VARAUTOPATH=$(find /etc | grep auto.master | head -n 1)
VARTMPAUTOMAST=$(mktemp /tmp/auto.master.XXXXX)
VARUSER=$(ls -1 /home/ | head -n 1)


if [ "$(grep -c -i fedora /etc/os-release)" -gt "0" ] 
then
  dnf check-update
  dnf update -y
  dnf install -y autofs cifs-utils samba-client
elif ([ "$(grep -c -i ubuntu /etc/os-release)" -gt "0" ] || [ "$(grep -c -i debian /etc/os-release)" -gt "0" ])
then
  apt-get update
  apt-get -y upgrade
  apt-get -y install autofs cifs-utils smbclient
fi


sed '/^\+auto.master/i \/- auto.smbmedia' ${VARAUTOPATH} > ${VARTMPAUTOMAST}
mv ${VARTMPAUTOMAST} ${VARAUTOPATH}

cat << EOCRDF > /home/${VARUSER}/.smb.credentials
username=${VARSMBUSER}
password=${VARSMBPASS}
EOCRDF

chmod 600 /home/${VARUSER}/.smb.credentials
chown ${VARUSER}:${VARUSER} /home/${VARUSER}/.smb.credentials


cat << EOF > /home/${VARUSER}/mkautofssmbconf.sh
#!/bin/sh
[ -z \$1 ] && echo "please add samba's domain name or IP like so: \"./mkautofssmbconf.sh nas-name.local\"" && exit 1
VARREMOTESMB=\$1
VARUSER=\${USER}
VARUID=\$(grep \${VARUSER} /etc/passwd | cut -d ':' -f3)
VARGID=\$(grep ${VARUSER} /etc/passwd | cut -d ':' -f4)
VARTMPCFG=\$(mktemp /tmp/autofstmpconf.XXXXX)

chmod 644 \${VARTMPCFG}

for VARFLD in \$(smbclient -A /home/\${VARUSER}/.smb.credentials -gL \${VARREMOTESMB} | grep Disk | cut -d '|' -f2) ; do
    echo /mnt/remote/\${VARFLD} -fstype=cifs,uid=\${VARUID},gid=\${VARGID},credentials=/home/\${VARUSER}/.smb.credentials,rw ://\${VARREMOTESMB}/\${VARFLD} >> \${VARTMPCFG}
    [ ! -d /mnt/remote/\${VARFLD} ] && sudo mkdir -p /mnt/remote/\${VARFLD}
done;
sudo /bin/sh -c '[ -f /etc/auto.smbmedia ] && rm -f /etc/auto.smbmedia' 
sudo mv \${VARTMPCFG} /etc/auto.smbmedia && sudo sh -c 'chown root:root /etc/auto.smbmedia && systemctl restart autofs'

EOF


chmod u+x /home/${VARUSER}/mkautofssmbconf.sh
chown ${VARUSER}:${VARUSER} /home/${VARUSER}/mkautofssmbconf.sh

Then lastly, go to your home directory and run (as your user)
./mkautofssmbconf.sh samba-server.dns.name-or-ip

3 Likes

Ok, should be working now technically.
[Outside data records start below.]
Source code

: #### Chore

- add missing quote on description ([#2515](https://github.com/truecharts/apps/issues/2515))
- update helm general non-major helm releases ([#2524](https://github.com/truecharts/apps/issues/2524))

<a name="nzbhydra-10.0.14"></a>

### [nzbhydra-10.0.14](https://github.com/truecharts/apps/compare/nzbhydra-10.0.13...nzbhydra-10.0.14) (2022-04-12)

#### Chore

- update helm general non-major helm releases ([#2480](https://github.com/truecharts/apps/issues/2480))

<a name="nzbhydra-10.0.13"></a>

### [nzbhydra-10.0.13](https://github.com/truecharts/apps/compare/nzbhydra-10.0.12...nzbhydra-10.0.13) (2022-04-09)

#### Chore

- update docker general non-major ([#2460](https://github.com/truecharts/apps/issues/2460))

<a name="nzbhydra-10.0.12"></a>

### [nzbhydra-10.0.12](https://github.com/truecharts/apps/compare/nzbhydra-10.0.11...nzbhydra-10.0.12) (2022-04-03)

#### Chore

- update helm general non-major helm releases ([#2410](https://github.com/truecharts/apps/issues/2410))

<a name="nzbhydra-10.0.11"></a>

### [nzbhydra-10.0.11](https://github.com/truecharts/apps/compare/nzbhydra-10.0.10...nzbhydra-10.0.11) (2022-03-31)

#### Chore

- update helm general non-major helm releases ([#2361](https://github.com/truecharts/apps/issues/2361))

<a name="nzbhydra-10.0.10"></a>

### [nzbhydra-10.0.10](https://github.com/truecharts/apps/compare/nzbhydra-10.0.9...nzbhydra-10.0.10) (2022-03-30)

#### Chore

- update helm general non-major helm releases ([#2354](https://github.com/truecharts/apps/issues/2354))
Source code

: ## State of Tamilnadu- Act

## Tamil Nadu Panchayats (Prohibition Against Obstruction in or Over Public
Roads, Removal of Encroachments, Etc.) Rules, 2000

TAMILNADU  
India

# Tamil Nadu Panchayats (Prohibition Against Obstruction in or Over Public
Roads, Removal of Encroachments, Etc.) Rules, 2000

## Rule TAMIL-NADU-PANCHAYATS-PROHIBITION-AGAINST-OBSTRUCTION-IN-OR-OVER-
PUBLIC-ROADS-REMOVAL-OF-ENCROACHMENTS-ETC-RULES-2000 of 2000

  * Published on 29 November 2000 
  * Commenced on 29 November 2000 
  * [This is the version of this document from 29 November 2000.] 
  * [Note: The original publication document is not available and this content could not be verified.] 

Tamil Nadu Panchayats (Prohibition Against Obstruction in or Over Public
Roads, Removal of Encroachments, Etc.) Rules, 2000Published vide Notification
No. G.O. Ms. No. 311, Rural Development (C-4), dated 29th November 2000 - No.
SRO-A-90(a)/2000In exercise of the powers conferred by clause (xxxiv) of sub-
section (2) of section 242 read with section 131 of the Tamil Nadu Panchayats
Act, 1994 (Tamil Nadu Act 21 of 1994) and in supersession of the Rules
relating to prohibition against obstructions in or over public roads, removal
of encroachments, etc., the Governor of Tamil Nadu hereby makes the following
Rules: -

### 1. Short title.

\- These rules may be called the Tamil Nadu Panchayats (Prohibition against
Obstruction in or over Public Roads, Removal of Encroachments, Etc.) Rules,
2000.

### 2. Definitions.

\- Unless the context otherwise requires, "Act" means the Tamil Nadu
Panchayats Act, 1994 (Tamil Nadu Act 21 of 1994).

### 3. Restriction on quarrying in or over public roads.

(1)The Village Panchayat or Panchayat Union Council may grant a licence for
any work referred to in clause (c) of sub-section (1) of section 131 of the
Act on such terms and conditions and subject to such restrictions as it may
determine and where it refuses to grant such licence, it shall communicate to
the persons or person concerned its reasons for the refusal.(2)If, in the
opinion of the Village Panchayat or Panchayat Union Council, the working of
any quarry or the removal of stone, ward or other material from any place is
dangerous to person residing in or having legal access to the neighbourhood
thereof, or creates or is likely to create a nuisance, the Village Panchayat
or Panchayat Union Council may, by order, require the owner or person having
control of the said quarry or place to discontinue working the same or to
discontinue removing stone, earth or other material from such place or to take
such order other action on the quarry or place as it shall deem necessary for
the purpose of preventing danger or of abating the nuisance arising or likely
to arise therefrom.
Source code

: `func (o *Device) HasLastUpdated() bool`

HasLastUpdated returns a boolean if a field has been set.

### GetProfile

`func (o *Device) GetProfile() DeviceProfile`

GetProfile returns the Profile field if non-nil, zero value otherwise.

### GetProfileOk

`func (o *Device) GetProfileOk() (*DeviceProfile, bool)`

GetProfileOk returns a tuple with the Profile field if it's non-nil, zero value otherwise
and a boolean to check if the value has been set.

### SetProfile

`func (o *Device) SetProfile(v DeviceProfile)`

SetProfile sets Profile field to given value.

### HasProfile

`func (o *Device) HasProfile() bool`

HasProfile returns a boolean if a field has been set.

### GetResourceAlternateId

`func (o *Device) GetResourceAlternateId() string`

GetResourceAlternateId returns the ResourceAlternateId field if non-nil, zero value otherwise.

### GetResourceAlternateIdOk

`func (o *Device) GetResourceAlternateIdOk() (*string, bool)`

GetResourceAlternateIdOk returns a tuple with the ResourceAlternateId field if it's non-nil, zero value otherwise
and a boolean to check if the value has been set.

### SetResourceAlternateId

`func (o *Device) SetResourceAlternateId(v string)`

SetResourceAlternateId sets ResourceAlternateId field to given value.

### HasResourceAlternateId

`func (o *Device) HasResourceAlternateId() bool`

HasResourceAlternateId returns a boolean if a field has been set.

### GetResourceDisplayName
I only tested this in a Fedora LXC and it has issues because it is not privileged. But in theory, it should be working fine. I’d like someone to test the deploy-autofs.sh script (from my testing, it does its thing as it should, if you run it as sudo), but more importantly mkautofs.sh. From what I can tell, it should work, but I cannot exactly test it to make sure. All the /mnt/remote folders are created, credentials are where they should be, the /etc/auto.master is edited correctly (if you run it just once, otherwise, it will add a lot of /- auto.smbmedia lines), smbclient works as expected (otherwise the /mnt/remote folders wouldn’t exist to begin with)… just that in my case, autofs gets brutally murdered, because it’s in a container.

Again, any testers to confirm this works would be appreciated.